A month ago, Opti Canada Inc.'s outlook was looking worse. Struggling to make ends meet, the company was burning more cash than it was bringing in, forcing it to announce that a $71-million interest payment would not be made. That prompted Standard & Poor's to slap a default rating on its debt.
Then the company filed for creditor protection.
But on Wednesday bondholders finally got some room to breathe. China National Offshore Oil Corp. wants to buy the entire company for $2.1-billion (U.S.), a value that includes assuming $825-million of Opti's current debt. It's a great outcome a company whose image was severely tarnished. Whether or not its a good investment for CNOOC is still to be determined.

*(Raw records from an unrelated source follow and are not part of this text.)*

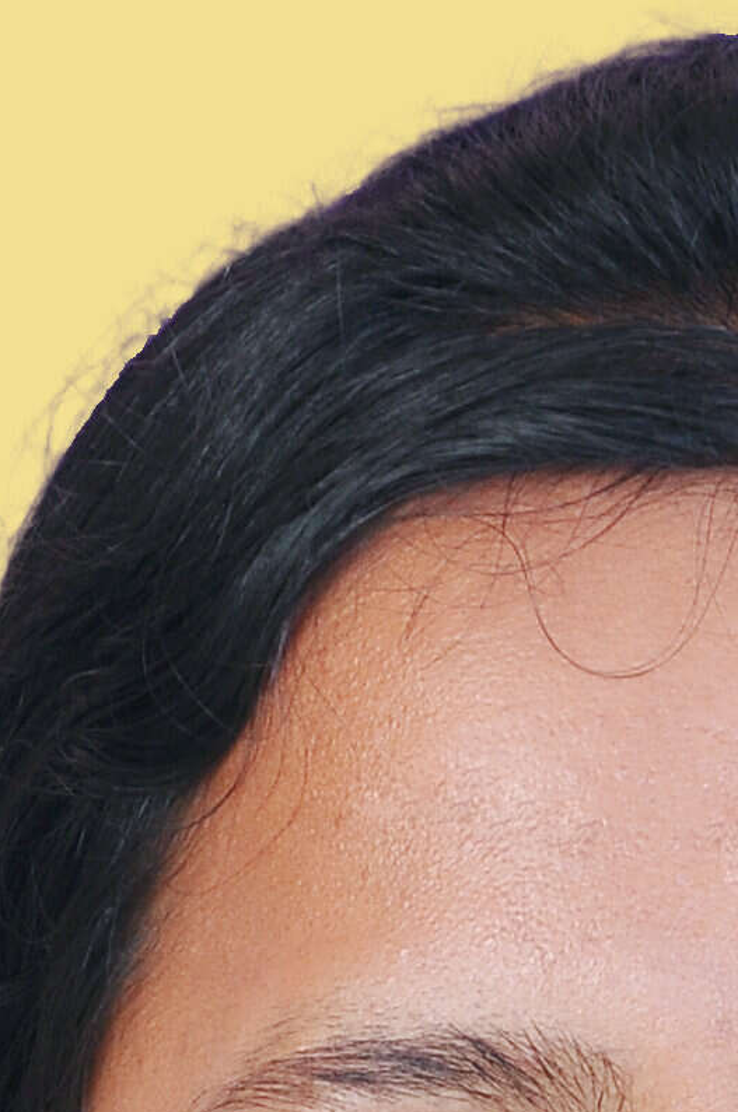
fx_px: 11248
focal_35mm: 365
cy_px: 2297
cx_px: 570
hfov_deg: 3.8
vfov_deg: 5.5
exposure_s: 1/125
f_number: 6.3
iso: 200
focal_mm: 45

However, the fact that CNOOC is there highlights once again that China's resource giants are willing to get their hands dirty in Canada's troubled firms. In 2009 China Investment Corp. invested $1.5-billion (U.S.) in Teck Resources Ltd., which was struggling for survival during the recession. That investment is now worth about five times the initial outlay.
Much like Opti, the investment in Teck was risky at the time, and it's been reported that China was hesitant to put money into the company. Yet the economy quickly turned around and now CIC is laughing.
Opti likely won't turn such a quick profit. The company has been plagued by slow production at its joint-owned Long Lake project, in part because there is much more underground water than expected. When Opti drills in an area with high water saturation, its steam-to-oil ratio jumps sharply and can hit as high as 10 times. Some of the best producers have ratios around two to three times.
The swirling question now is if a Chinese player will come in and buy Shell's Mackenzie Delta assets, as well as its stake in the to-be-built Mackenzie pipeline. On Monday Shell opened an online data room for potential buyers to get a peak at the project's potential.
China's name has been thrown around as a possible buyer because it doesn't make sense to develop the assets right now. Shale gas is abundant in the U.S. and that has sent natural gas prices plummeting. However, a Chinese player has the resources, and time, to scoop the assets up and sit on them for say 20 years until it makes sense to develop them.
Plus, PetroChina did just walk away from a deal with EnCana, so it may be looking to get its hands on some new natural gas properties.
Scotia Waterous and TD Securities advised OPTI on the transaction, and Macleod Dixon LLP advised on legal matters. Canaccord Genuity and Bennett Jones LLP advised noteholders.
BMO Nesbitt Burns and CIBC World Markets advised CNOOC, and Gowling Lafleur Henderson LLP was legal adviser. In other words, there were a lot of names around this deal.